Twenty years ago, Moscow couldn’t prevent the disintegration of the country. “We saw,” Kashin says, “how the Kremlin reacted in 1991 – it introduced tanks in Vilnius and in Baku. Did that save the Soviet Union? Obviously, not.” And today’s vaunted “power vertical” has no better answer.

Indeed, the construction of that institution may have made the end closer, Kashin suggests. “When there was a strong regional power … the country was more stable.
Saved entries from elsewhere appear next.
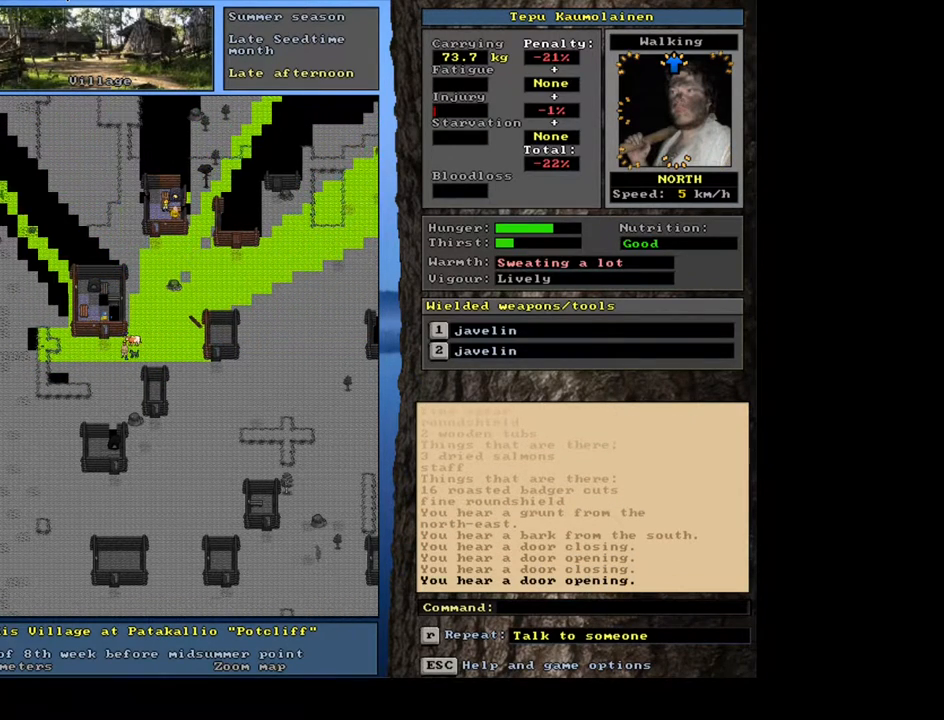
{"keys": ["ctrl_l"], "mouse": [], "events": [[17, "num4", "up"], [117, "num4", "down"], [217, "num4", "up"], [333, "num7", "down"], [467, "num7", "up"]]}
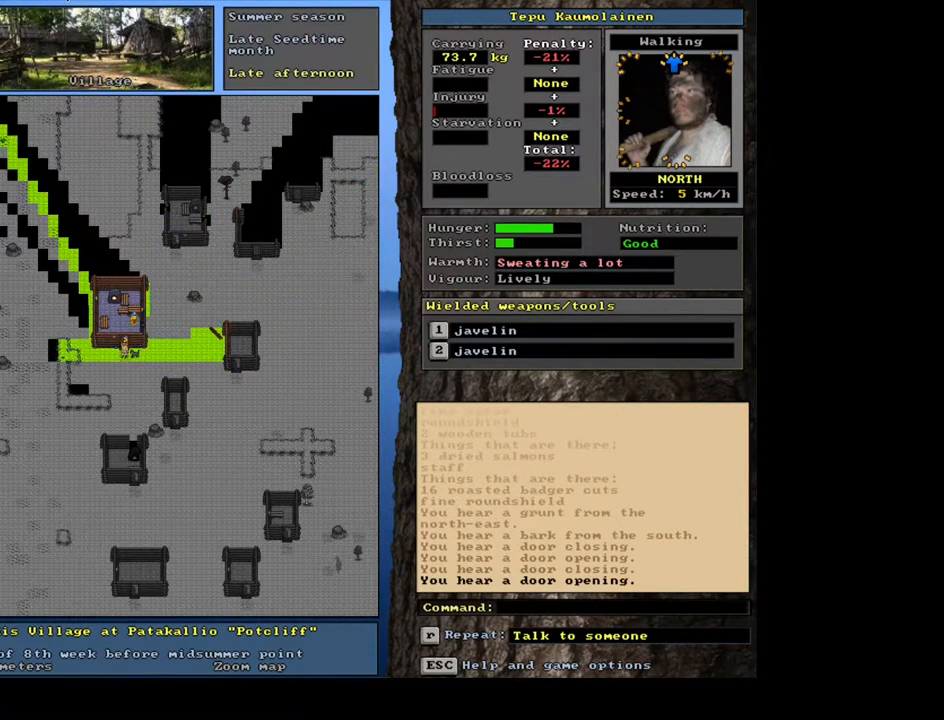
{"keys": [], "mouse": [], "events": [[17, "num8", "down"], [133, "num8", "up"], [217, "num8", "down"], [317, "num8", "up"], [433, "ctrl_l", "up"]]}
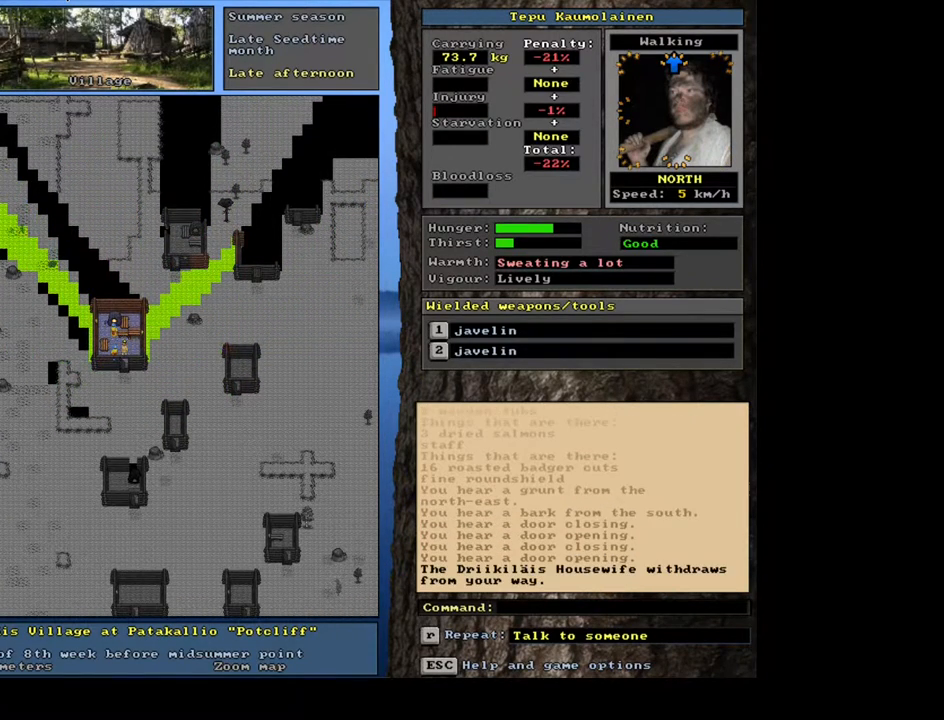
{"keys": ["num6"], "mouse": [], "events": [[133, "f3", "down"], [217, "f3", "up"], [267, "num6", "down"], [350, "num6", "up"], [450, "num6", "down"]]}
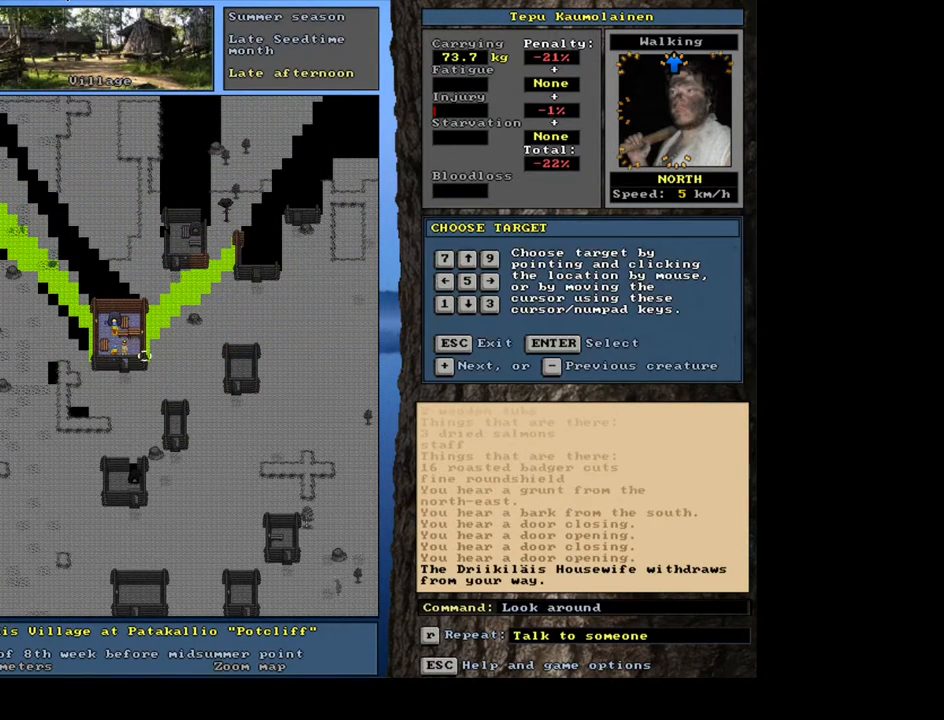
{"keys": [], "mouse": [], "events": [[33, "num6", "up"], [217, "num4", "down"], [283, "num4", "up"]]}
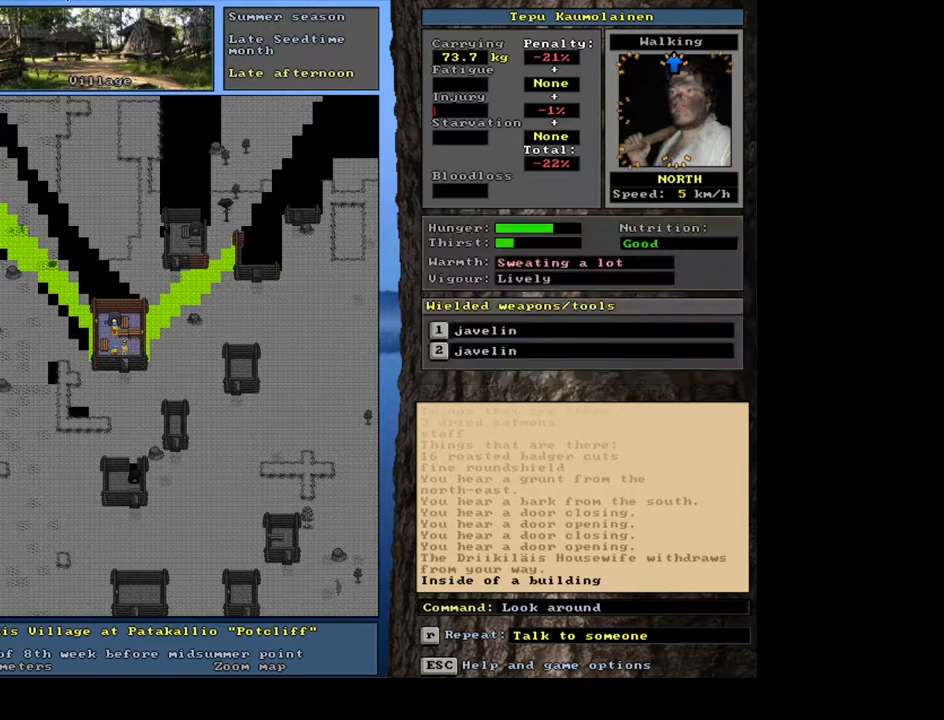
{"keys": [], "mouse": [], "events": [[333, "num4", "down"], [433, "num4", "up"]]}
But in that same Vladivostok, when two years ago were revolts of car owners against increased fees, Moscow had to send in the Moscow OMON” because it couldn’t rely on local forces.

“This step means much more as far as the future hypothetical disintegration of Russia is concerned than any declarations of local politicians,” Kashin says.

Recent coverage of Gorbachev’s 80th birthday, Kashin says, has suggested to many in the Russian Federation that “the main beneficiary” of the end of the USSR was Estonia, “which got into the Euro zone first.” Clearly, some of “our oblasts,” such as Petersburg or Novgorod or Kaliningrad, are wondering whether they will be able to follow.

Although few are taking this possibility seriously just as few took Andrey Amalrik’s essay “Will the Soviet Union Survive Until 1984?” when it was written, Kashin says, history is moving quickly, and the end of the Russian Federation is likely to take place sometime in the next five years or at least “during the life of our generation.”

In that event, Kashin concludes, Great Russia will be reduced to the space “from Smolensk to Vladimir.” Makhachkala, the capital of Daghestan, “will be on that side of the border. As will Kaliningrad [the already non-contiguous part of the Russian Federation], and as even more will be Vladivostok,” the major port on the Pacific.